I have a gevent powered crawler download pages all the time. The crawler adopt producer-consumer pattern, which i feed the queue with data like this {method:get, url:xxxx, other_info:yyyy}.
Now i want to assemble some response into files. The problem is, i can't just open and write when every request end, that io costly and the data is not in correct order.

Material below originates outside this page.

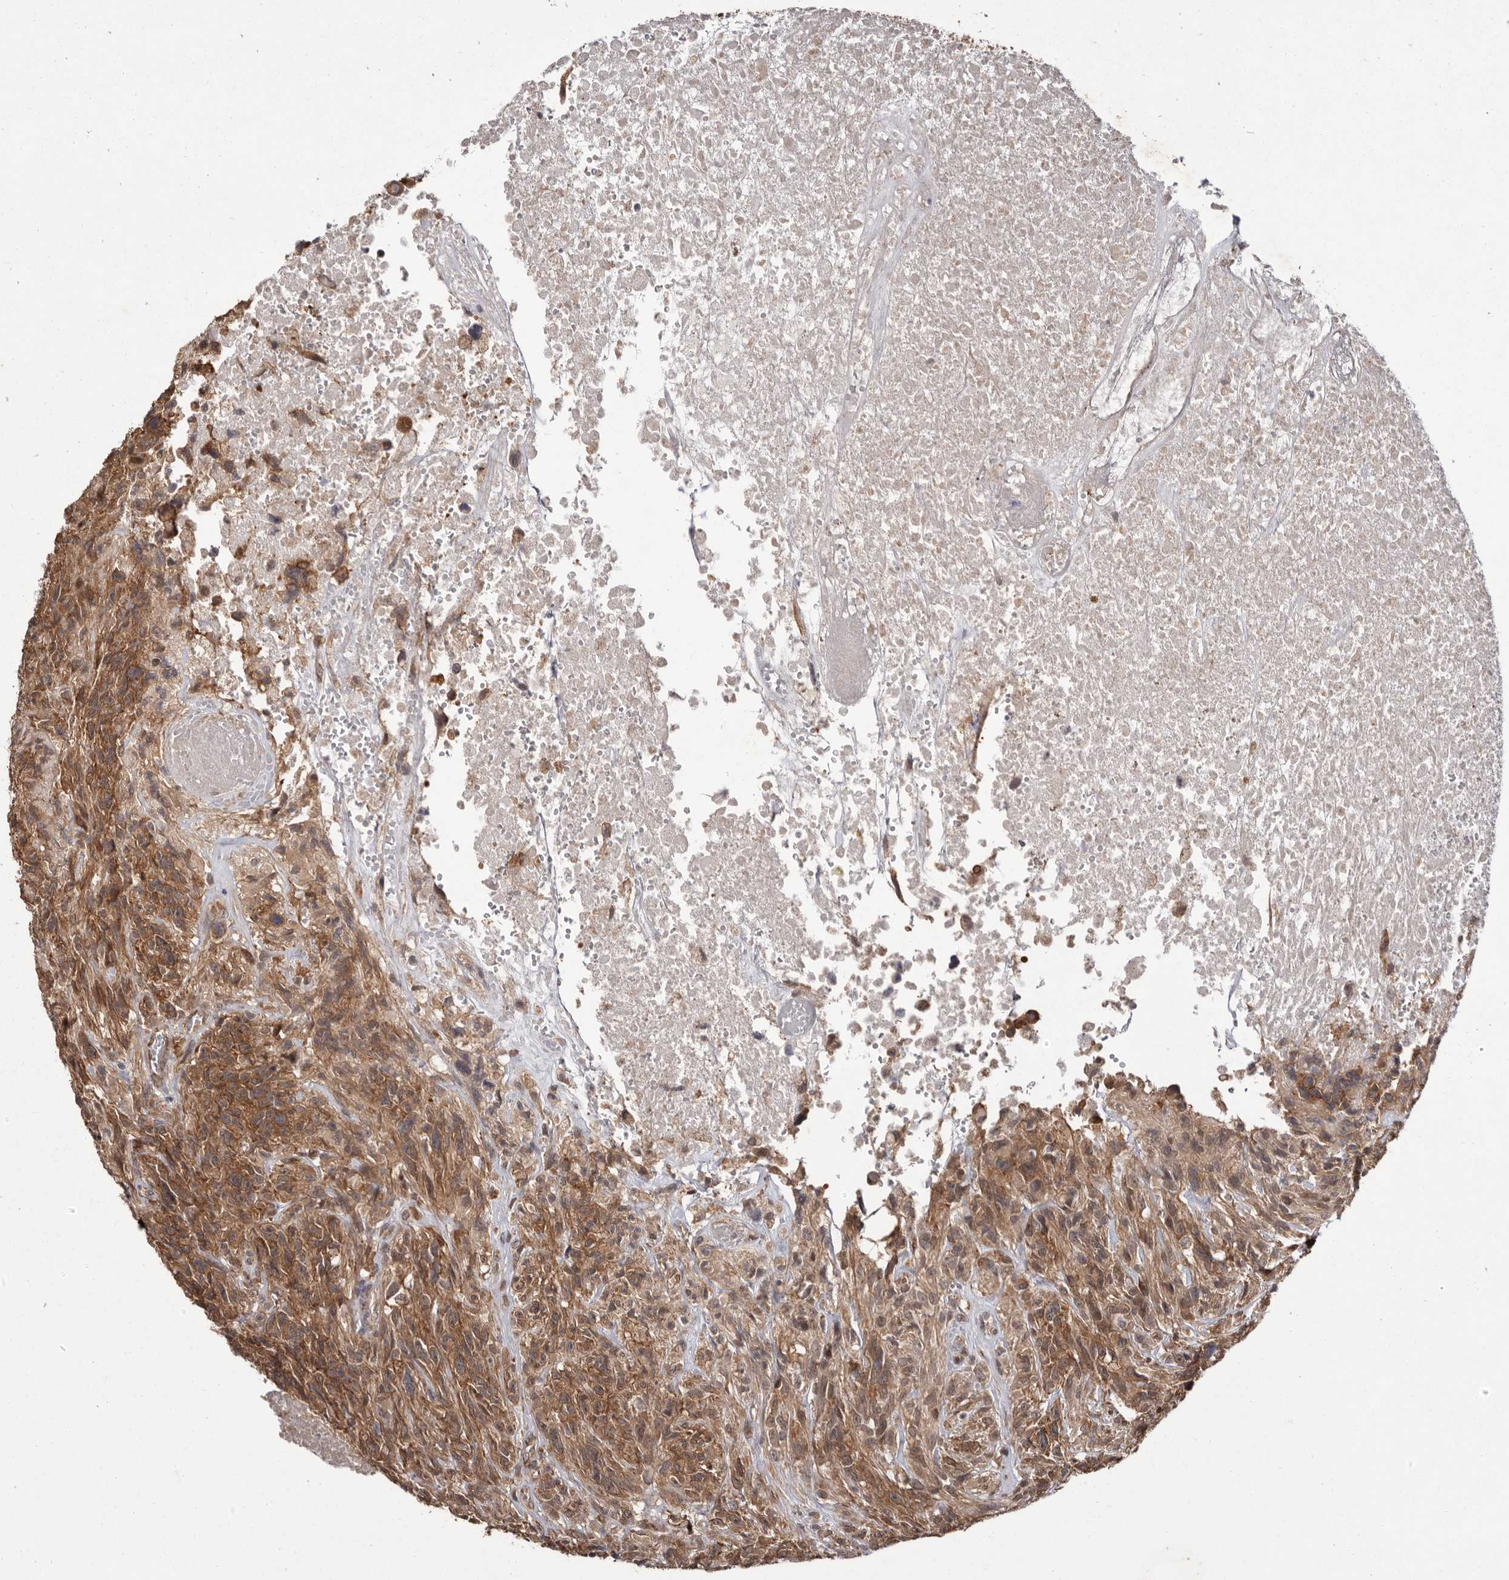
{"staining": {"intensity": "moderate", "quantity": ">75%", "location": "cytoplasmic/membranous"}, "tissue": "glioma", "cell_type": "Tumor cells", "image_type": "cancer", "snomed": [{"axis": "morphology", "description": "Glioma, malignant, High grade"}, {"axis": "topography", "description": "Brain"}], "caption": "There is medium levels of moderate cytoplasmic/membranous expression in tumor cells of glioma, as demonstrated by immunohistochemical staining (brown color).", "gene": "LRGUK", "patient": {"sex": "male", "age": 69}}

I assume may be i should numbered all requests, cache response in order, open a greenlet to loop and assemble files, pseudo code may be like this:
max_chunk=1000
data=[]
def wait_and_assemble_file(): # a loop
while True:
if len(data)==28:
f= open('test.txt','a')
for d in data:
f.write(d)
f.close()
gevent.sleep(0)
def after_request(response, index): # Execute after every request ends
data[index]=response # every response is about 5-25k
Is there better solution? There are thousands concurrent requests, and i doubt the memory use may be grow too fast, or too many loop at one time, or something unexpectedly.
Update:
Codes above is just demonstrate how data caching and file writing does. In practical situation, there are maybe 1 hundred loop run to wait cacheing complete and write to different files.
Update2
@IT Ninja suggest to use queue system, so i write a alternative using Redis:
def after_request(response, session_id, total_block_count ,index): # Execute after every request ends
redis.lpush(session_id, msgpack.packb({'index':index, 'content':response})) # save data to redid
redis.incr(session_id+':count')
if redis.get(session_id+':count') == total_block_count: # which means all data blocks are prepared
save(session_name)
def save(session_name):
data_array=[]
texts = redis.lrange(session_name,0,-1)
redis.delete(session_name)
redis.delete(session_name+':count')
for t in texts:
_d = msgpack.unpackb(t)
index = _d['index']
content = _d['content']
data_array[index]=content
r= open(session_name+'.txt','w')
[r.write(i) for i in data_array]
r.close()
Looks a bit better, but i doubt if saving large data in Redis is a good idea, hope for more suggestion!